Woodcut, in The Pennsylvania Gazette,
May 9, 1754.
The Constitution:   Counter Revolution or National Salvation?

Issue 4:  State versus National Power

 
 

. . . the main pillars of the Constitution; which we have shown to be inconsistent with the liberty and happiness of the people, as its establishment will annihilate the state governments, and produce one consolidated government that will eventually and speedily issue in the supremacy of despotism.

The Address and Reasons of Dissent of the Minority of the Convention, of the State of Pennsylvania, to their Constituents, December 12, 1787,
from Continental Congress and the Constitutional Convention, 1774-1789

Review the following primary source documents to find evidence regarding the powers of the states versus the power of the national government and the issues of state representation in Congress.

  • Were the Articles of Confederation adequate to address the growing needs of the United States?

Letter from the Hon. Robert Yates . . . to the Governor of New York
"It is with the sincerest concern we observe that, in the prosecution of the important objects of our mission, we have been reduced to the disagreeable alternative of either exceeding the powers delegated to us, and giving assent to measures which we conceive destructive to the political happiness of the citizens of the United States . . ."

The Committee Consisting of Mr.
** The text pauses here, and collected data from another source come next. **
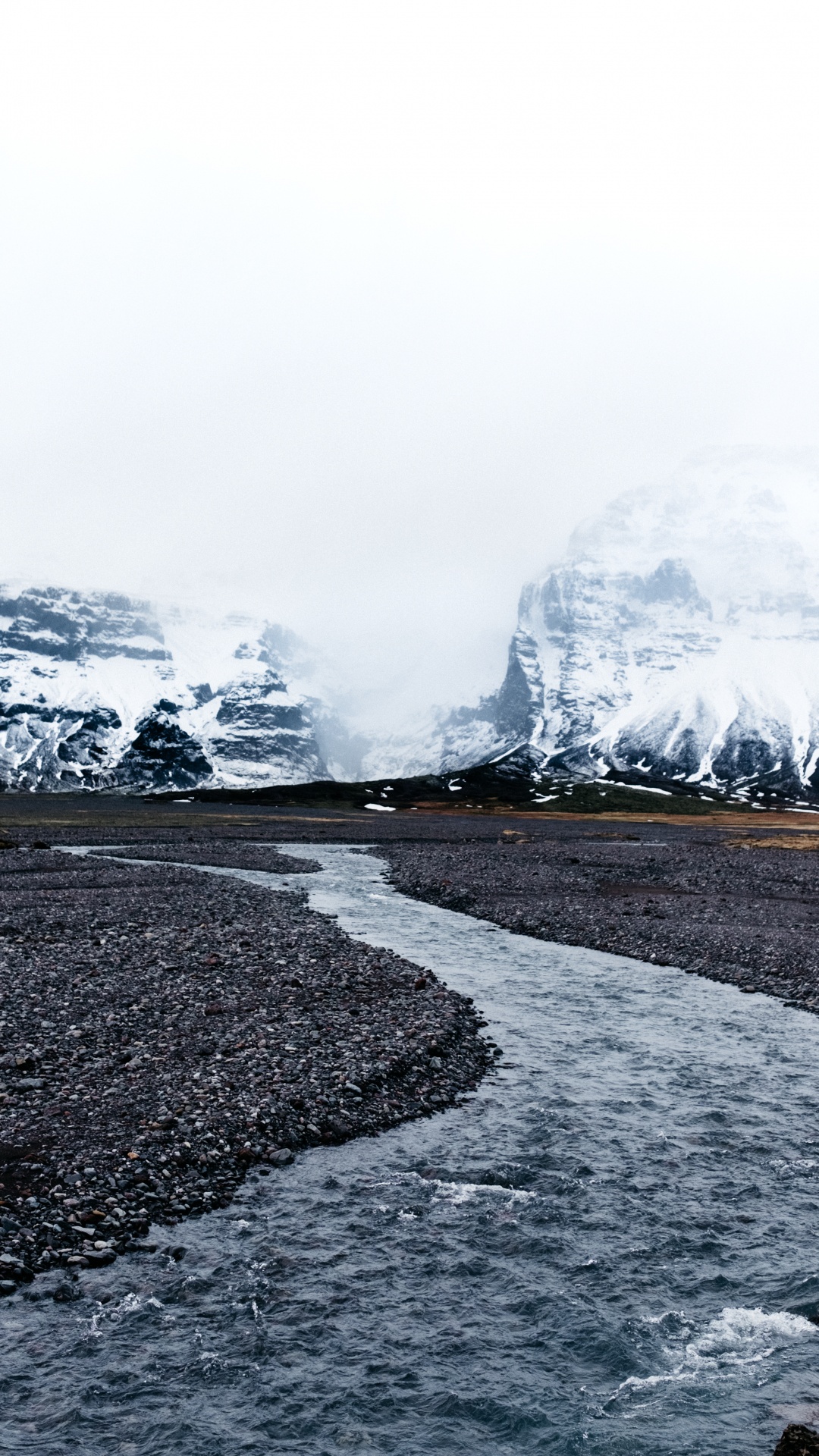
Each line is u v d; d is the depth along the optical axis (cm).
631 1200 1605
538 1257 1420
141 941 3556
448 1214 1546
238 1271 1359
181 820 15062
Kearney, . . . Relative to Indian Affairs . . .
". . . the clause in the confederation relative to managing all affairs with the Indians, &c. is differently construed by Congress and the two states within whose limits the said tribes and disputed lands are. The construction contended by those states, if right, appears to the committee, to leave the federal powers, in this case, a mere nullity . . ."

By the United States in Congress Assembled . . . to Devise Means for Procuring a Full Representation
". . . the committee cannot find on examining the journals, notwithstanding the repeated earnest recommendations for that purpose, that all the states have been represented at the same time: it appears that frequently there have not been more than nine states, and too generally not more than a competent representation for the lesser objects of the confederation . . ."

The Address and Reasons of Dissent of the Minority of the Convention, of the State of Pennsylvania, to their Constituents
"We Dissent, First, Because it is the opinion of the most celebrated writers on government, and confirmed by uniform experience, that very extensive territory cannot be governed on the principles of freedom, otherwise than by a confederation of republics, possessing all the powers of internal government; but united in the management of their general, and foreign concerns."